## Task goal
What you return must be the complete listing, unchanged.

━━━━━━━━━━━━━━━━

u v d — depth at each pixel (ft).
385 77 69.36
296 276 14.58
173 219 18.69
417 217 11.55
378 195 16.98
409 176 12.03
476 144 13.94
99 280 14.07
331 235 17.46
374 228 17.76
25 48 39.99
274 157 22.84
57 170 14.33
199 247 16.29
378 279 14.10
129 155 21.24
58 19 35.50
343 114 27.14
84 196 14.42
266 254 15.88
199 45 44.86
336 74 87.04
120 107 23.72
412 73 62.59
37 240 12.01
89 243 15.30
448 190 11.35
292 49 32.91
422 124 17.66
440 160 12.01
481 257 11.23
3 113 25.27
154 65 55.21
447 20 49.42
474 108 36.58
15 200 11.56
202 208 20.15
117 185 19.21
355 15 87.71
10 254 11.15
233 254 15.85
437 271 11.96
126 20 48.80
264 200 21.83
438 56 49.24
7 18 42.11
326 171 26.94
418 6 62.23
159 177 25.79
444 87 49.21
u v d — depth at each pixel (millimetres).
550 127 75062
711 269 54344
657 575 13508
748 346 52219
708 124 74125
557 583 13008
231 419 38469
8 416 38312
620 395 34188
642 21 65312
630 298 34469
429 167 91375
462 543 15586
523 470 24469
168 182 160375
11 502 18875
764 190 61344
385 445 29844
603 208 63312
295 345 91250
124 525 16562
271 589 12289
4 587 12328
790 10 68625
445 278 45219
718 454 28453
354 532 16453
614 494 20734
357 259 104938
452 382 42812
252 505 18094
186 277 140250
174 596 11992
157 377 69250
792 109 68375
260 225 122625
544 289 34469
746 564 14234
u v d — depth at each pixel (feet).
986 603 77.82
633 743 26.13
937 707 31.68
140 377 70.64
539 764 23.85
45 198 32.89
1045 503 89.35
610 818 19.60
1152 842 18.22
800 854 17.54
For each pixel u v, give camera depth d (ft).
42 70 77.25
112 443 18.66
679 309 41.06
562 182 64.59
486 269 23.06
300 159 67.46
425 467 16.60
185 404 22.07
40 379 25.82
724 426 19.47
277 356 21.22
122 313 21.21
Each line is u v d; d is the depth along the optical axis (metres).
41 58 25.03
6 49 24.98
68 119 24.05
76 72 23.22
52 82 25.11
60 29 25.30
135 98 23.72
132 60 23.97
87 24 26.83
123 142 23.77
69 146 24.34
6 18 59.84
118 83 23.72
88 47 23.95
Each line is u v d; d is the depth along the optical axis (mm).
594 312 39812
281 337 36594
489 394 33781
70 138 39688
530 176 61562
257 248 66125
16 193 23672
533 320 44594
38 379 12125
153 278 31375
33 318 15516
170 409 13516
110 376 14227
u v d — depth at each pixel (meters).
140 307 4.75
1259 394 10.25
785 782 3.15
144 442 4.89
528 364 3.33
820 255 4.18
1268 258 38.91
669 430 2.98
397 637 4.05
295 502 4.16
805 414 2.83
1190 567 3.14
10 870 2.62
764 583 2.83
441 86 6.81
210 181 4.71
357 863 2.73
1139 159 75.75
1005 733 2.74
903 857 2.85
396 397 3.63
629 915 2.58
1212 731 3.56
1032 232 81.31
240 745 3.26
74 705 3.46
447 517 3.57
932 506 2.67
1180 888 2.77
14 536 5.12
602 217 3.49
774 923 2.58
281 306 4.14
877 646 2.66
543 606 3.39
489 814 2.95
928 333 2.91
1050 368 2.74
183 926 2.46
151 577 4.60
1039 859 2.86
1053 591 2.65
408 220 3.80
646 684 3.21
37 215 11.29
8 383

━━━━━━━━━━━━━━━━

## Solution to this task
u v d — depth at each pixel (ft).
385 77 69.36
296 276 14.58
173 219 18.69
417 217 11.55
378 195 16.98
409 176 12.03
476 144 13.94
99 280 14.07
331 235 17.46
374 228 17.76
25 48 39.99
274 157 22.84
57 170 14.33
199 247 16.29
378 279 14.10
129 155 21.24
58 19 35.50
343 114 27.14
84 196 14.42
266 254 15.88
199 45 44.86
336 74 87.04
120 107 23.72
412 73 62.59
37 240 12.01
89 243 15.30
448 190 11.35
292 49 32.91
422 124 17.66
440 160 12.01
481 257 11.23
3 113 25.27
154 65 55.21
447 20 49.42
474 108 36.58
15 200 11.56
202 208 20.15
117 185 19.21
355 15 87.71
10 254 11.15
233 254 15.85
437 271 11.96
126 20 48.80
264 200 21.83
438 56 49.24
7 18 42.11
326 171 26.94
418 6 62.23
159 177 25.79
444 87 49.21
u v d — depth at each pixel (millimetres).
550 127 75062
711 269 54344
657 575 13508
748 346 52219
708 124 74125
557 583 13008
231 419 38469
8 416 38312
620 395 34188
642 21 65312
630 298 34469
429 167 91375
462 543 15586
523 470 24469
168 182 160375
11 502 18875
764 190 61344
385 445 29844
603 208 63312
295 345 91250
124 525 16562
271 589 12289
4 587 12328
790 10 68625
445 278 45219
718 454 28453
354 532 16453
614 494 20734
357 259 104938
452 382 42812
252 505 18094
186 277 140250
174 596 11992
157 377 69250
792 109 68375
260 225 122625
544 289 34469
746 564 14234
u v d — depth at each pixel (feet).
986 603 77.82
633 743 26.13
937 707 31.68
140 377 70.64
539 764 23.85
45 198 32.89
1045 503 89.35
610 818 19.60
1152 842 18.22
800 854 17.54
For each pixel u v, give camera depth d (ft).
42 70 77.25
112 443 18.66
679 309 41.06
562 182 64.59
486 269 23.06
300 159 67.46
425 467 16.60
185 404 22.07
40 379 25.82
724 426 19.47
277 356 21.22
122 313 21.21
Each line is u v d; d is the depth along the optical axis (metres).
41 58 25.03
6 49 24.98
68 119 24.05
76 72 23.22
52 82 25.11
60 29 25.30
135 98 23.72
132 60 23.97
87 24 26.83
123 142 23.77
69 146 24.34
6 18 59.84
118 83 23.72
88 47 23.95
Each line is u v d; d is the depth along the optical axis (mm).
594 312 39812
281 337 36594
489 394 33781
70 138 39688
530 176 61562
257 248 66125
16 193 23672
533 320 44594
38 379 12125
153 278 31375
33 318 15516
170 409 13516
110 376 14227
u v d — depth at each pixel (meters).
140 307 4.75
1259 394 10.25
785 782 3.15
144 442 4.89
528 364 3.33
820 255 4.18
1268 258 38.91
669 430 2.98
397 637 4.05
295 502 4.16
805 414 2.83
1190 567 3.14
10 870 2.62
764 583 2.83
441 86 6.81
210 181 4.71
357 863 2.73
1139 159 75.75
1005 733 2.74
903 857 2.85
396 397 3.63
629 915 2.58
1212 731 3.56
1032 232 81.31
240 745 3.26
74 705 3.46
447 517 3.57
932 506 2.67
1180 888 2.77
14 536 5.12
602 217 3.49
774 923 2.58
281 306 4.14
877 646 2.66
543 606 3.39
489 814 2.95
928 333 2.91
1050 368 2.74
183 926 2.46
151 577 4.60
1039 859 2.86
1053 591 2.65
408 220 3.80
646 684 3.21
37 215 11.29
8 383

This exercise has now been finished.